-------- GIVEN INFORMATION

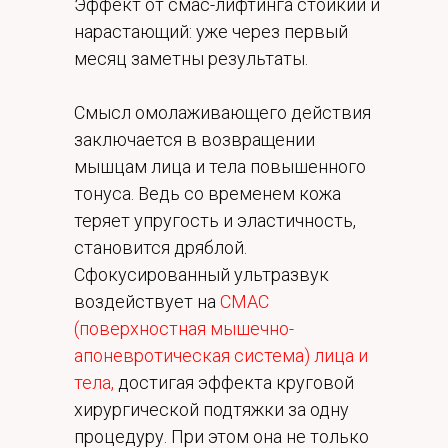
Эффект от смас-лифтинга стойкий и
нарастающий: уже через первый
месяц заметны результаты.
Смысл омолаживающего действия
заключается в возвращении
мышцам лица и тела повышенного
тонуса. Ведь со временем кожа
теряет упругость и эластичность,
становится дряблой.
Сфокусированный ультразвук
воздействует на
СМАС
(поверхностная мышечно-
апоневротическая система) лица и
тела,
достигая эффекта круговой
хирургической подтяжки за одну
процедуру. При этом она не только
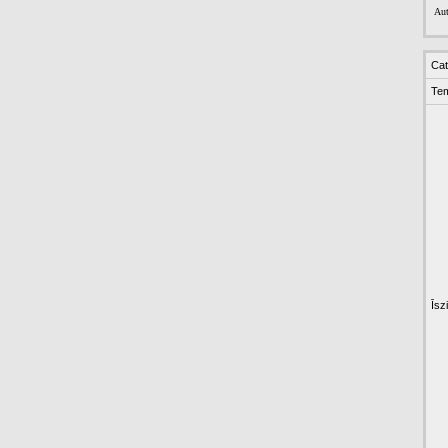
Aut
Cat
Te
Īsz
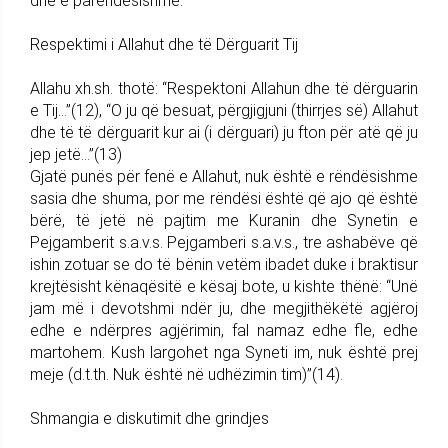
dhe e parëndësishme.
Respektimi i Allahut dhe të Dërguarit Tij
Allahu xh.sh. thotë: “Respektoni Allahun dhe të dërguarin
e Tij…”(12), “O ju që besuat, përgjigjuni (thirrjes së) Allahut
dhe të të dërguarit kur ai (i dërguari) ju fton për atë që ju
jep jetë…”(13)
Gjatë punës për fenë e Allahut, nuk është e rëndësishme
sasia dhe shuma, por me rëndësi është që ajo që është
bërë, të jetë në pajtim me Kuranin dhe Synetin e
Pejgamberit s.a.v.s. Pejgamberi s.a.v.s., tre ashabëve që
ishin zotuar se do të bënin vetëm ibadet duke i braktisur
krejtësisht kënaqësitë e kësaj bote, u kishte thënë: “Unë
jam më i devotshmi ndër ju, dhe megjithëkëtë agjëroj
edhe e ndërpres agjërimin, fal namaz edhe fle, edhe
martohem. Kush largohet nga Syneti im, nuk është prej
meje (d.t.th. Nuk është në udhëzimin tim)”(14).
Shmangia e diskutimit dhe grindjes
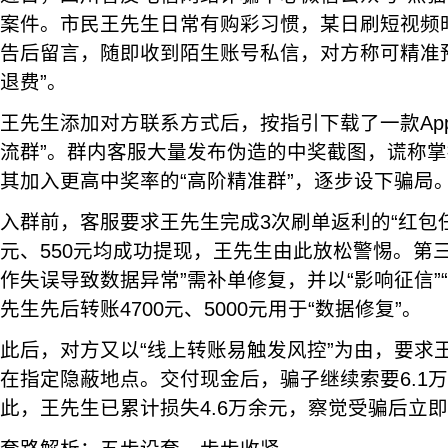
案件。市民王先生日常有购彩习惯，某日刷短视频
告后留言，随即收到陌生账号私信，对方称可精准
退费”。
王先生添加对方联系方式后，按指引下载了一款Ap
流群”。群内客服大量发布伪造的中奖截图，谎称掌
其加入更高中奖率的“高阶精准群”，逐步设下骗局
入群前，客服要求王先生完成3次刷单返利的“红包任
元、550元均成功提现，王先生由此放松警惕。第
作失误导致数据异常”需补单修复，并以“影响征信”
先生先后转账4700元、5000元用于“数据修复”。
此后，对方又以“线上转账易触发风控”为由，要求王
在指定隐蔽地点。交付现金后，骗子继续索要6.1万
此，王先生已累计损失4.6万余元，察觉受骗后立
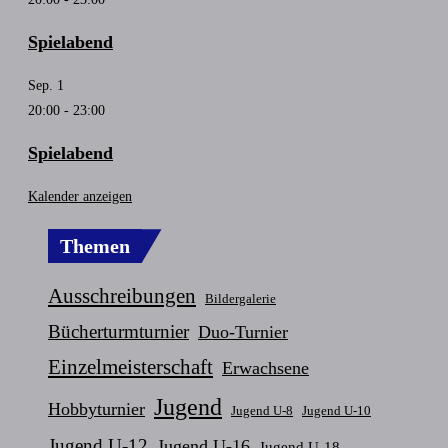
Spielabend
Sep.
1
20:00
-
23:00
Spielabend
Kalender anzeigen
Themen
Ausschreibungen
Bildergalerie
Bücherturmturnier
Duo-Turnier
Einzelmeisterschaft
Erwachsene
Jugend
Hobbyturnier
Jugend U-8
Jugend U-10
Jugend U-12
Jugend U-16
Jugend U-18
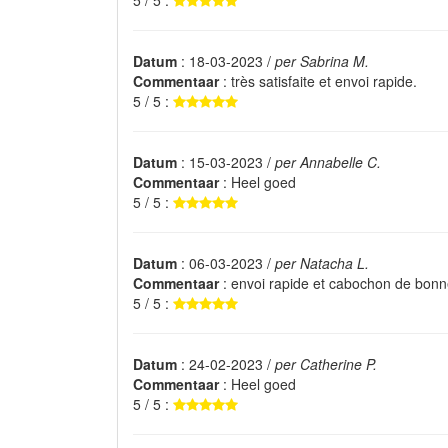
5 / 5 :
Datum
: 18-03-2023 /
per Sabrina M.
Commentaar
: très satisfaite et envoi rapide.
5 / 5 :
Datum
: 15-03-2023 /
per Annabelle C.
Commentaar
: Heel goed
5 / 5 :
Datum
: 06-03-2023 /
per Natacha L.
Commentaar
: envoi rapide et cabochon de bonn
5 / 5 :
Datum
: 24-02-2023 /
per Catherine P.
Commentaar
: Heel goed
5 / 5 :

----------------

ACTION ITEM: Which lines above hold the string "jetë"? Please copy all of them.

RESULT OF THIS EXERCISE:
jep jetë…”(13)
bërë, të jetë në pajtim me Kuranin dhe Synetin e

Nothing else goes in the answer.